Perhaps a sign of things to come as Kyoto grapples with over-tourism, Murin-an requires advanced online bookings and limits visitors to 15 per hour, so at any time of year, it’s an oasis of calm, where as part of the admission fee we enjoyed a cup of matcha tea and a seasonal wagashi (Japanese sweet) while sat on a tatami mat floor overlooking the garden.
Caffeinated, our next stop was just north in Okazaki Park, site of Heian Jingu, a shrine built in 1895 to commemorate the 1,100th anniversary of Kyoto’s founding as Japan’s capital. While the vivid red and green buildings here are striking scale replica of the original Heian era (794-1185) imperial palace, the four gardens were equally worth a look—each representing a different style of landscaping from the previous 1,000 years.
But the surprising highlight of the park was the variety of its art and craft museums, starting with an urban art retrospective at the wonderfully curated Kyocera Museum of Art, which included work by Banksy and Kaws, before a quick look at the Japanese work at the more modest National Museum of Modern Art, Kyoto, and then the small but striking collection of traditional crafts at Kyoto Museum of Crafts and Design.
The Philosopher’s Path
On day two, we opt for a walk around Kyoto’s northeast, starting with a quick look at the sprawling Nanzenji Temple complex—home to a collection of Zen gardens and priceless screen door paintings—before a slow stroll along the canal-side Philosopher’s Path, a two-kilometer route that takes its name from academic Nishida Kitaro, who supposedly would wander the area in contemplation.
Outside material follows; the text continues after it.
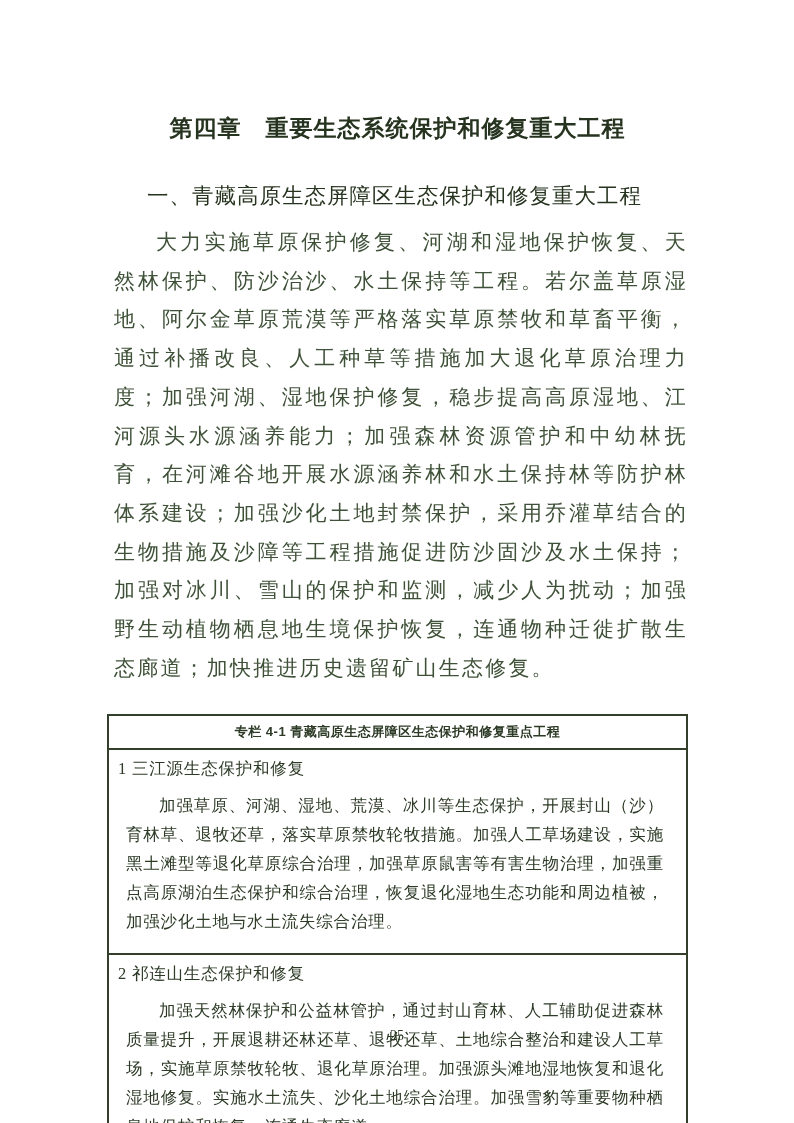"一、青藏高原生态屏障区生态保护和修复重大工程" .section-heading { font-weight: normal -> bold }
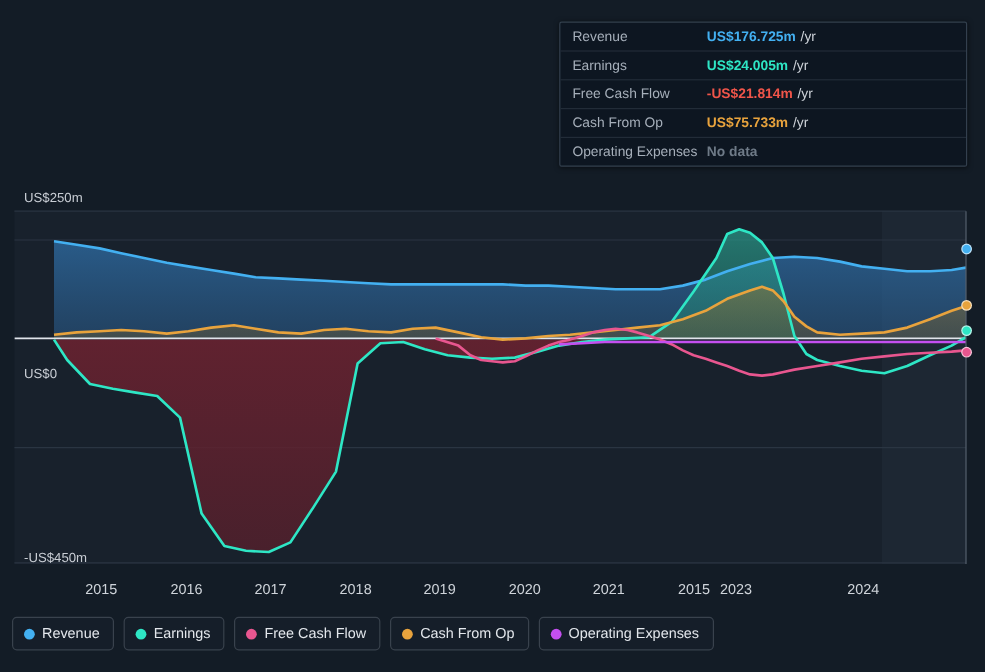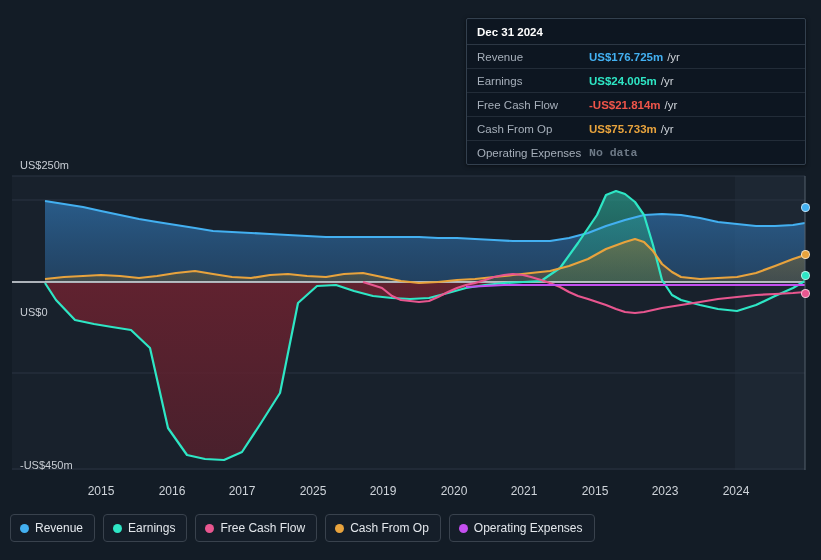"Dec 31 2024" div.tooltip-date { html: <div>Dec 31 2024</div> -> none }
When the pathway is engulfed by cherry blossoms in spring, this part of Kyoto is anything but contemplative—it absolutely teems with visitors—but with the trees bare and a light chill in the air, we had the walk almost entirely to ourselves. Even when we reached the UNESCO-designated Ginkaku-ji Temple and its famed sand garden just beyond the path’s northern end, everything was calm and peaceful, just as intended when it was converted from a shogun’s retirement home into a Zen temple in1490.
The Phoenix Hall
From Ginkakuji, we took an unscripted and highly impractical detour to Uji (via Kyoto Station)in southern Kyoto, so my son could see, in person, a site everyone in Japan has held in their hands: Byodo-in, the temple on the back of the 10-yen coin.
The crowds were sparse by Uji’s usual standards, so we unhurriedly browsed the green tea shops lining the approach to the temple, picking out green tea-flavored snacks to take home as omiyage (souvenirs) for my wife, and buying a batch of freshly roasted hojicha tea leaves–given that Uji is one of Japan’s premier tea production areas, you can’t come here and not try the teas.
It’s the front-on sight of Byodo-in, however, that made this side trip so worthwhile. The way the building stretches low and wide, you can see why it’s been nicknamed the Phoenix Hall, almost appearing to rise from the pond before it like a bird readying for flight. It’s an iconic Kyoto view with which to end an almost crowd-free journey to a city that at other times of the year is struggling to cope with tourism.